Only these lines of the data below are wanted: the one with "X196119047Y-122530571D01*", the one with "X195380952Y-100252380D01*", and any lines between them, each repeated exactly.

*** Opening of TASK MATERIAL ***

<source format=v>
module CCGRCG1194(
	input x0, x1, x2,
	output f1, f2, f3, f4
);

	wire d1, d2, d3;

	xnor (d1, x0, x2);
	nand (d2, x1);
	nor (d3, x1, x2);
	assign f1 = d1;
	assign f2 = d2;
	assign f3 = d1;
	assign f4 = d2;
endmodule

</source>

*** Close of TASK MATERIAL ***
*** Opening of TASK MATERIAL ***

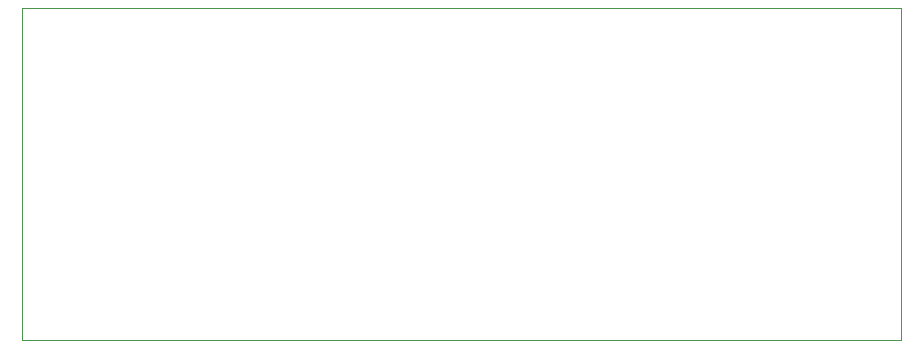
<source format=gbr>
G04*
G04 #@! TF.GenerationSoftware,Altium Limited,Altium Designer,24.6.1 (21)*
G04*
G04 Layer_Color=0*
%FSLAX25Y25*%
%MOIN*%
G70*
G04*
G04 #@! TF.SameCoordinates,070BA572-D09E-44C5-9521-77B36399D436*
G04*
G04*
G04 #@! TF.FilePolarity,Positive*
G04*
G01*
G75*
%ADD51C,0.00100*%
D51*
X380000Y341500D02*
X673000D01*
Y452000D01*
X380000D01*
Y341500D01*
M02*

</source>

*** Close of TASK MATERIAL ***
*** Opening of TASK MATERIAL ***

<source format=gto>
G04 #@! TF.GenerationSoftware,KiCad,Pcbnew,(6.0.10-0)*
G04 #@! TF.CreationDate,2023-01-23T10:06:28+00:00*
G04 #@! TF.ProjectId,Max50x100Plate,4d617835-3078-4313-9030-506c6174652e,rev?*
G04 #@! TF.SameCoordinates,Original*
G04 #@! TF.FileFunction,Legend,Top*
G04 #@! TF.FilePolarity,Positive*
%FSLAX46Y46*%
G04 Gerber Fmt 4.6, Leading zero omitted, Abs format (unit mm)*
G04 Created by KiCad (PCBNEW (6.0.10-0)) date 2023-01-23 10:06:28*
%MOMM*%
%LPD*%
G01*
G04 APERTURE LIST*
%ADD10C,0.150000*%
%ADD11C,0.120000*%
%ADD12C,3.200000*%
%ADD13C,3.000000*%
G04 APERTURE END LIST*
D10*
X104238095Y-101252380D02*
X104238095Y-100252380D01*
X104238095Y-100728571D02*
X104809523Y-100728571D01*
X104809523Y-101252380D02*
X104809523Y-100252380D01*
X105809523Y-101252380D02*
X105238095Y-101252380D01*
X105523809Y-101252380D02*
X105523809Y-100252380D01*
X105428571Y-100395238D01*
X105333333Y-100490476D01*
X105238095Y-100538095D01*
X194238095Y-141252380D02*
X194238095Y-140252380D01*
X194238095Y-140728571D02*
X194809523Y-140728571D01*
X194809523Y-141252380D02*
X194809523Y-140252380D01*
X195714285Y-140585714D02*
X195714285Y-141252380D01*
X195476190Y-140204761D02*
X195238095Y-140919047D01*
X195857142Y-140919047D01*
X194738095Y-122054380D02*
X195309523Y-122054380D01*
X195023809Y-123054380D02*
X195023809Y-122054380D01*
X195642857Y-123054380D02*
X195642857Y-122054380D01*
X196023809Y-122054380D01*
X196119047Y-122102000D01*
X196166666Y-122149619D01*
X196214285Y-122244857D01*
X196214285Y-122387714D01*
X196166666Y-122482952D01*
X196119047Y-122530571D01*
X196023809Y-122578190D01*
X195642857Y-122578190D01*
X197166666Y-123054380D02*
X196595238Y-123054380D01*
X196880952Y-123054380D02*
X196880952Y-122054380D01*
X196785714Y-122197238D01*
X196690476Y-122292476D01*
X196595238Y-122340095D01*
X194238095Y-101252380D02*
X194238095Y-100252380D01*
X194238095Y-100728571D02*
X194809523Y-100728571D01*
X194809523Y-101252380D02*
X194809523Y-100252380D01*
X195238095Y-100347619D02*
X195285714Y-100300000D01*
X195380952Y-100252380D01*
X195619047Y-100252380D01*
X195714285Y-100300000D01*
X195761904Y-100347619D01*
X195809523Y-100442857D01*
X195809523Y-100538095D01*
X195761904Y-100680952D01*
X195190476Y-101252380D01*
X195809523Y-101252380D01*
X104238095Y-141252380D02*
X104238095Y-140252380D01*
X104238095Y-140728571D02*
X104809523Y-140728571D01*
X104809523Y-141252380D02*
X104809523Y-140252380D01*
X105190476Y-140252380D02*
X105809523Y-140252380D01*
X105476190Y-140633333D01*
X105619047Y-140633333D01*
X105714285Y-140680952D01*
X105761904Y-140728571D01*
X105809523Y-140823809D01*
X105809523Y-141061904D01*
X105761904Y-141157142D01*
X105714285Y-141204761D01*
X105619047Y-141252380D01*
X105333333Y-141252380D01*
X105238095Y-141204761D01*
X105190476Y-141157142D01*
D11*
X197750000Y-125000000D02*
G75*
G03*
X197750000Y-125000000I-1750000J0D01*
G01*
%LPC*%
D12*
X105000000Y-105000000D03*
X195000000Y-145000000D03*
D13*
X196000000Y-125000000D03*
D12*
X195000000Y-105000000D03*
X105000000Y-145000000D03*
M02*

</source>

*** Close of TASK MATERIAL ***

YOUR SOLUTION =>
X196119047Y-122530571D01*
X196023809Y-122578190D01*
X195642857Y-122578190D01*
X197166666Y-123054380D02*
X196595238Y-123054380D01*
X196880952Y-123054380D02*
X196880952Y-122054380D01*
X196785714Y-122197238D01*
X196690476Y-122292476D01*
X196595238Y-122340095D01*
X194238095Y-101252380D02*
X194238095Y-100252380D01*
X194238095Y-100728571D02*
X194809523Y-100728571D01*
X194809523Y-101252380D02*
X194809523Y-100252380D01*
X195238095Y-100347619D02*
X195285714Y-100300000D01*
X195380952Y-100252380D01*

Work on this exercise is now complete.